Il se dit qu’il devait être bien saoul pour voir des haricots danser et surtout les entendre lui parler. Ou alors, il dormait et ce n’était qu’un cauchemar parmi tant d’autres, dans ses sommeils agités depuis qu’il sortait avec elle.
Rien n’avait été facile entre eux depuis le début. Il voulait tout savoir d’elle et elle ne disait rien. Il était curieux de tous les détails de sa vie, de ce qu’elle pensait à tout moment, de ses sentiments à son égard, et elle ne répondait que rarement, avec réticence, le regard fixe, comme centré sur une image permanente, inaccessible pour les autres et donc, pour lui.
Et pourtant, il savait bien au fond de lui, que c’était la femme de sa vie.
Quand il était rentré chez lui, tout à l’heure, il venait de passer quelques heures avec elle, et il avait déjà mangé et surtout bu avec sa famille, sa mère, ses sœurs et ses beaux-frères.
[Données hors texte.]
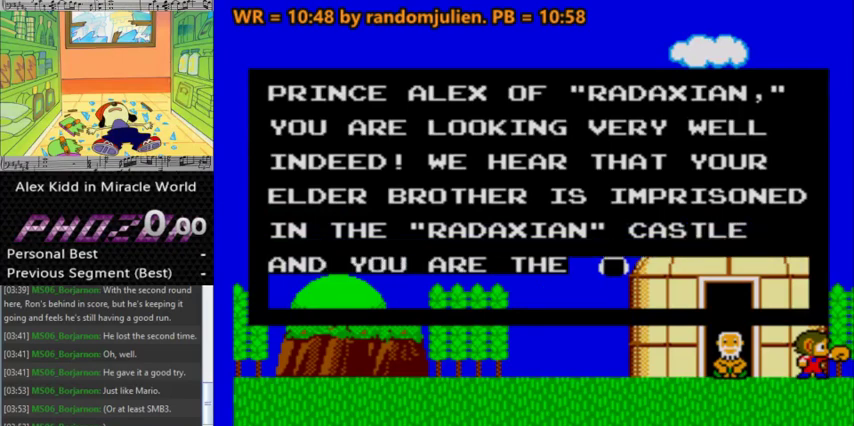
{"keys": ["s"], "events": [[333, "s", "down"], [433, "s", "up"], [467, "s", "down"]]}
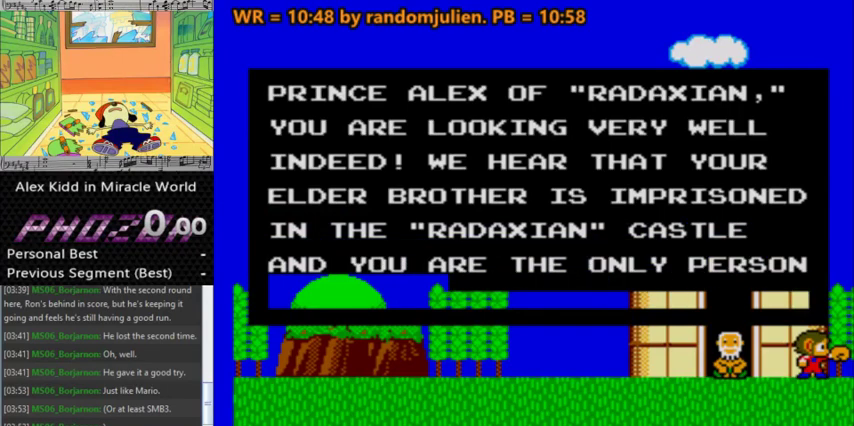
{"keys": [], "events": [[33, "s", "up"], [67, "s", "down"], [167, "s", "up"], [200, "s", "down"], [267, "s", "up"], [300, "s", "down"], [400, "s", "up"], [433, "s", "down"], [500, "s", "up"]]}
Il parait que c’est normal le jour de Noël, de finir les restes de la veillée et de continuer à boire dans la foulée ; il fallait s’entraîner, à ce qu’on dit, pour le grand réveillon du jour de l’an ; En tous cas, c’est ce qu’on lui avait dit, en plaisantant, évidemment.
En attendant, plaisanterie ou pas, lui l’avait cru, dans son désir de leur plaire, et il avait bu, beaucoup, et à chaque fois qu’on le lui avait proposé ; Il ne se voyait pas refuser.
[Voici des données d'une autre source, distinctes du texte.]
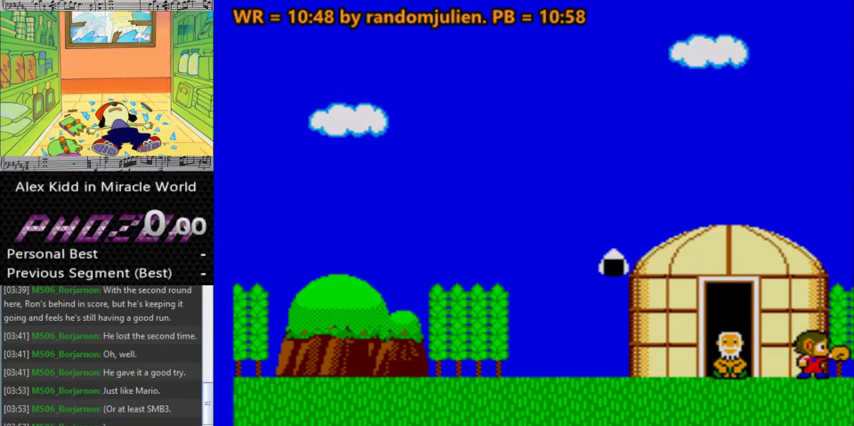
{"keys": [], "events": [[67, "s", "down"], [100, "s", "up"]]}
Il n’avait jamais bu une goutte d’alcool jusqu’à cette soirée de Noël, et il avait pris cette invitation comme une marque de considération, de respect, et d’intégration dans cette famille.
Il s’était toujours senti Français, bien avant d’arriver en France, il y a maintenant six ans, mais il n’avait jamais encore lu dans le regard des autres, un semblant de réelle reconnaissance. Il y avait plutôt trouvé, de la curiosité, une forme de condescendance, de la commisération, du mépris, et surtout de la méfiance, voire de la peur.
Il se souvient de la première journée d’école en 5 ème C, en classe d’histoire-géographie.
Ce professeur, Monsieur Beau, professeur de français par ailleurs, lui avait demandé d’aller chercher dans le couloir les cartes géantes de l’Europe et de l’Asie, sans lui donner d’explications utiles pour les trouver facilement.
Quand il revint, enfin, beaucoup plus tard, et après avoir beaucoup hésité entre les différentes cartes rangées dans leurs grands casiers de bois, hauts et étroits, la remarque de Monsieur Beau fut :
– « Tu pourrais faire plus vite, tu n’es plus chez toi, ici ! »
Cela a fait une histoire de tous les diables ! Son père à qui il en parla, apostropha ce professeur et lui demanda de présenter des excuses, ce qu’il fit de « bonne grâce ».
Toute l’école l’a su et bien entendu, la méfiance générale à son égard qu’il avait ressenti à son arrivée dans l’école, s’en est trouvé amplifiée.
Néanmoins, deux autres professeurs lui avaient manifesté de la sympathie et du soutien : le prof de gym et la prof de dessin.
En sortant de ses pensées, il vit un haricot se trémousser et l’entendit lui dire :
– « Alors ptit juif, toujours tes complexes ? T’as l’impression que c’est écrit sur ton front, n’est-ce pas ? »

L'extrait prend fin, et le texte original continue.